# [Quoted passage]

=-=-=

Conditions of Confinement Claims

The Eighth Amendment expressly prohibits the infliction of “cruel and unusual punishments.” U.S. Const. amend. VIII. To succeed on an Eighth Amendment claim for cruel and unusual punishment regarding the conditions of his confinement, a prisoner must prove that he was deprived of a basic human need and that prison officials were deliberately indifferent to that deprivation. See Strickler v. Waters, 989 F.2d 1375, 1379 (4th Cir. 1993). The first prong of the Strickler analysis requires an objective showing that the deprivation was sufficiently serious, such that significant physical or emotional injury resulted from it, while the second prong is a subjective test requiring evidence that prison officials acted with a sufficiently culpable state of mind. Id. (citing Wilson v. Seiter, 501 U.S. 294, 298 (1991)).

=-=-=

# [Raw data]
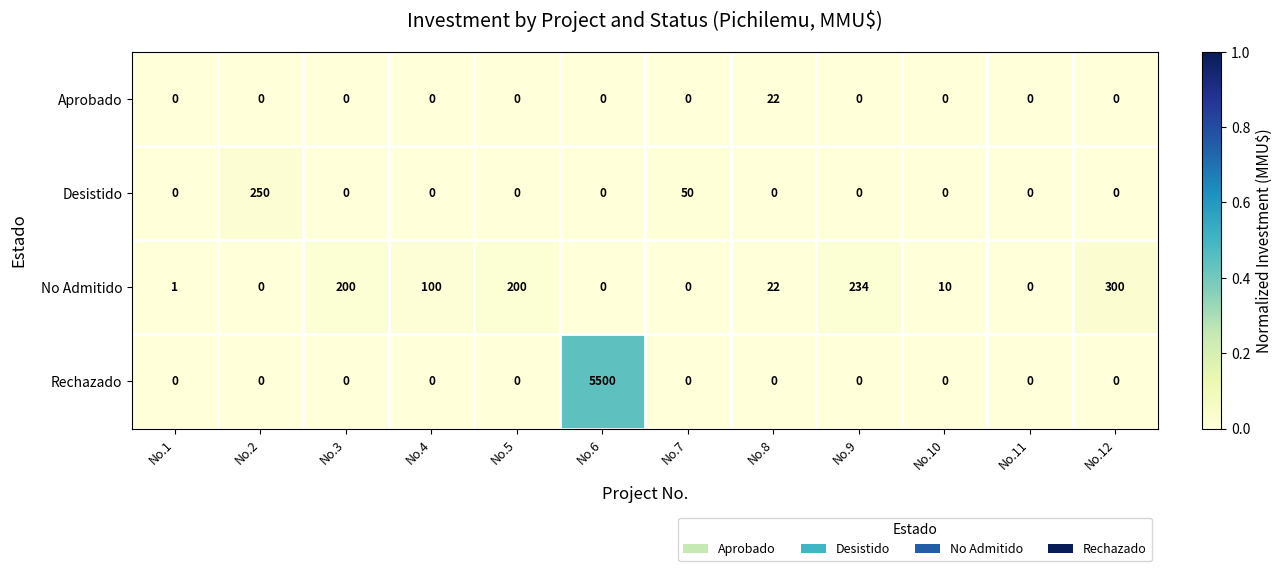

Which series has the largest range (max minus min)?

Rechazado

=-=-=

List every legal authority cited in the passage on conditions of confinement claims. The data that come after the passage on conditions of confinement claims have no connection to it.

- U.S. Const. amend. VIII
- Strickler v. Waters, 989 F.2d 1375, 1379 (4th Cir. 1993)
- Wilson v. Seiter, 501 U.S. 294, 298 (1991)